I’ll try to do some debugging on my side to see if any of those factors could be the issue.
I do hope the devs will look into this ASAP because it’s been a bottleneck for quite some time now, and it’s evidently a bug as it can break with proper images as reported by various users including example images.
UPDATE: It seems it’s actually heavily dependent on the sizing; the higher the resolution the flakier it gets. So far it seems I need to resize the images to as low as around the 100x75 resolution that you’re working with to make it work consistently. However, at this resolution apparently it’s making a lot more errors in the vision outputs on my images ( i.e. incorrect descriptions ). It seems I need at least 128x128 to make it perform well, which will again introduce the flakiness a bit ( although a lot less than in higher resolutions ). Either way thanks a lot for sharing, I can at least limit the flakiness some now.
2 Likes
This is a bunch of co-ordinates for bounding box’s I am cropping down and sending to the model:
(867, 29, 1009, 63)
(248, 231, 300, 661)
(310, 66, 750, 167)
(519, 243, 965, 521)
(525, 569, 986, 683)
(528, 698, 987, 765)
(105, 208, 130, 233)
As you can see, some are very narrow and small. I’ve just tried about 150 calls with an image 25 pixels by 25 pixels containing a single x% reference value and it’s worked every time.
Have you tried using png? I’m at somewhat of a loss to try and explain what you are experiencing.
1 Like
Ya. I’ve also seen this from some ad hoc testing. Unfortunately, as mentioned reducing scale degrades the performance. Maybe I will run some evals to test this.

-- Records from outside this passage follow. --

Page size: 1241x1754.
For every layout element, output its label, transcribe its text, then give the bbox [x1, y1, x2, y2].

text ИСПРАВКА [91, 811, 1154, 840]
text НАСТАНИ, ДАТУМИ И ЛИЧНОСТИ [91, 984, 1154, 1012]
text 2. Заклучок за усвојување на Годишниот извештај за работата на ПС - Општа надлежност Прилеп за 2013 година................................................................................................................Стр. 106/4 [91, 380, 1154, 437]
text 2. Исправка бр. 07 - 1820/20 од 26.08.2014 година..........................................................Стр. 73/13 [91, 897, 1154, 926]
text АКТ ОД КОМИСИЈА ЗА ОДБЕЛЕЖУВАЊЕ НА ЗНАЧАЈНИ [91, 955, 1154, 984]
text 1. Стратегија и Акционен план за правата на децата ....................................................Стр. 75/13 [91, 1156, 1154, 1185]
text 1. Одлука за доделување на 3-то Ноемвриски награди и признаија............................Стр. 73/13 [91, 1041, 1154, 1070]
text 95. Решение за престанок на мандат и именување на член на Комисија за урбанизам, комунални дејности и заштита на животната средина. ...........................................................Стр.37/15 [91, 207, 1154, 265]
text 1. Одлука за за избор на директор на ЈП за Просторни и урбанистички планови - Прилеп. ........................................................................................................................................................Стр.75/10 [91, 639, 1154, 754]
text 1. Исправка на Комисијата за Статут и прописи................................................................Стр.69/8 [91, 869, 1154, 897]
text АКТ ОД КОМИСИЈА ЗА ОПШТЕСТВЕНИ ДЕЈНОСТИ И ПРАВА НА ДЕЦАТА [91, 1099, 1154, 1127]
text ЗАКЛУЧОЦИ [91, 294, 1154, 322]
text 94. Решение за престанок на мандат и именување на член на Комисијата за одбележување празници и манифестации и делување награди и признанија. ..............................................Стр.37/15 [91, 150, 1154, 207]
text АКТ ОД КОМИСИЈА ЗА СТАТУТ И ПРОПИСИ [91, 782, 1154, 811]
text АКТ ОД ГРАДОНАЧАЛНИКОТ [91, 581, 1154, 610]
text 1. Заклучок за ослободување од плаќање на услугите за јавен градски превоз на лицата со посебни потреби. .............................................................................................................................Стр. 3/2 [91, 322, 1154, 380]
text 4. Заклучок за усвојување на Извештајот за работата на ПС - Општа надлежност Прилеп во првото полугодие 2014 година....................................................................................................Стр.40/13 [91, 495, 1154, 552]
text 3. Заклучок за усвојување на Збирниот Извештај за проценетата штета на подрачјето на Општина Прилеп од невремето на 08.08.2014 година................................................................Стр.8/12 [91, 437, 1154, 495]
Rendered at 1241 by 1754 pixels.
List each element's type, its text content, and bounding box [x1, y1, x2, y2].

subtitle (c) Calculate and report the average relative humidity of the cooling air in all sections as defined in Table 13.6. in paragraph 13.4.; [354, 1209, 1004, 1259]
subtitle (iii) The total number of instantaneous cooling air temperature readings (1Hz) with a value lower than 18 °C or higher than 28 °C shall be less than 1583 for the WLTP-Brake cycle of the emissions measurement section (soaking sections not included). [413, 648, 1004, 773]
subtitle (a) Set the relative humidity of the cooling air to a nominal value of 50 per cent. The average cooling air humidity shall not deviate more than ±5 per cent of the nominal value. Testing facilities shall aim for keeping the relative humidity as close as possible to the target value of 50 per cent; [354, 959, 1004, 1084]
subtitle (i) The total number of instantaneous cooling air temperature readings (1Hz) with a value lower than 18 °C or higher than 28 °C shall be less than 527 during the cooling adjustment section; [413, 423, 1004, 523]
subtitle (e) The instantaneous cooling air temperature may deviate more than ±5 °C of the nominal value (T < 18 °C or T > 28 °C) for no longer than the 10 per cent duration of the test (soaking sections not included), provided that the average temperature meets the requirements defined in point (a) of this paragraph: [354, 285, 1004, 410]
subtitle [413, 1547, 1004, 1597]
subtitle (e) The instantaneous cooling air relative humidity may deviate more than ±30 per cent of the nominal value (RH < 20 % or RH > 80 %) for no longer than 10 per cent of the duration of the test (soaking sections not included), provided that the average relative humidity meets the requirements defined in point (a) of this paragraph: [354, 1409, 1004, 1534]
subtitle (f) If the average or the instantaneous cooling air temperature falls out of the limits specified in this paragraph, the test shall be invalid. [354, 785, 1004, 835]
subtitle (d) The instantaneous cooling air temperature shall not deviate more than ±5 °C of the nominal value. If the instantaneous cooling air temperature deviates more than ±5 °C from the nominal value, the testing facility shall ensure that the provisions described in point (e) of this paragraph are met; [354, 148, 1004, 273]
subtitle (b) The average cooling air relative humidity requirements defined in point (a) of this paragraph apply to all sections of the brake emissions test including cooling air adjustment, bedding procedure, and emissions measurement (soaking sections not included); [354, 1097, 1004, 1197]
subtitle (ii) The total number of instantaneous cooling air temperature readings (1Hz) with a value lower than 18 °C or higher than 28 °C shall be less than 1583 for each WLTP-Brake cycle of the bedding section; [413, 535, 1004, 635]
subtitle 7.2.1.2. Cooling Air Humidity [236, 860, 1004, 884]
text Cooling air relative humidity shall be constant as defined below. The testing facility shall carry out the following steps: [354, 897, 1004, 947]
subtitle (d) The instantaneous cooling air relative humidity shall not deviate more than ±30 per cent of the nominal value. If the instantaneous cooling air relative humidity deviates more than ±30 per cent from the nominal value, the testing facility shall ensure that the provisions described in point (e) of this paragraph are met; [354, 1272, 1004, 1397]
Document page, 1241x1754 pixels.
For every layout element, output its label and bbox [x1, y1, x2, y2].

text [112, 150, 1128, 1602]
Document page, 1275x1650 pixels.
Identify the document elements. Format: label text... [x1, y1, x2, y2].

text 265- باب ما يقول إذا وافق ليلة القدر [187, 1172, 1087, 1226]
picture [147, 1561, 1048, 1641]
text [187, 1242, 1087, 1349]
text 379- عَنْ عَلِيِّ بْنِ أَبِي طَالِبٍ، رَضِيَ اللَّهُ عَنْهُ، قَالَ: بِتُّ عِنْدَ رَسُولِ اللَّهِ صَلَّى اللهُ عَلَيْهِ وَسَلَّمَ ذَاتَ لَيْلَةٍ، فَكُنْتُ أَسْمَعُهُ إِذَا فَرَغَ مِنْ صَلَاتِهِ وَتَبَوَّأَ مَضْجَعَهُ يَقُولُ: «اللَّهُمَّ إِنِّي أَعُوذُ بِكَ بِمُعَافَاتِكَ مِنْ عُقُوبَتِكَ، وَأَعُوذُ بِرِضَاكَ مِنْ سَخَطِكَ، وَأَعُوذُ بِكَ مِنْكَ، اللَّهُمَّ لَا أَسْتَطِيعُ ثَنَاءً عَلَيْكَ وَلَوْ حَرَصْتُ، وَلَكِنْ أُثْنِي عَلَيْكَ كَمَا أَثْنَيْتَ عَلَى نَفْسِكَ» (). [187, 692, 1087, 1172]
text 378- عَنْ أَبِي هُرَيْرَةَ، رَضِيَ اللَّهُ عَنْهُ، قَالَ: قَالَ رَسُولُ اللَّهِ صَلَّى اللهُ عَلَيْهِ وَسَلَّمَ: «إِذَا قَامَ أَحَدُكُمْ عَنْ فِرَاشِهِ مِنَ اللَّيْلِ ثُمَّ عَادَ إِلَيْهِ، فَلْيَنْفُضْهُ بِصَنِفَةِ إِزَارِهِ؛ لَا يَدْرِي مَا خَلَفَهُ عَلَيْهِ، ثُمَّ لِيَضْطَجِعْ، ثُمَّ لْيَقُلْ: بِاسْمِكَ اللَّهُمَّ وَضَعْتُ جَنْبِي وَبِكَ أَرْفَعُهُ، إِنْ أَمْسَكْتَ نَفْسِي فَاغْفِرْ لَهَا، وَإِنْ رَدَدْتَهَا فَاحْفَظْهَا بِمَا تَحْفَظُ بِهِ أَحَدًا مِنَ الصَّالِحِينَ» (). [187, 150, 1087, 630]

I encounter the same issue, sometimes, I got that error message about image size must below 20, but when I rerun the same image, it works again, it is very unstable.It is very unstable, I currently use try block to catch that, and continue asking for response in catch block. Now, it seems that the problem has been temporary overcom, but it is just a temporal solutions, hope if anyone can fix it.
1 Like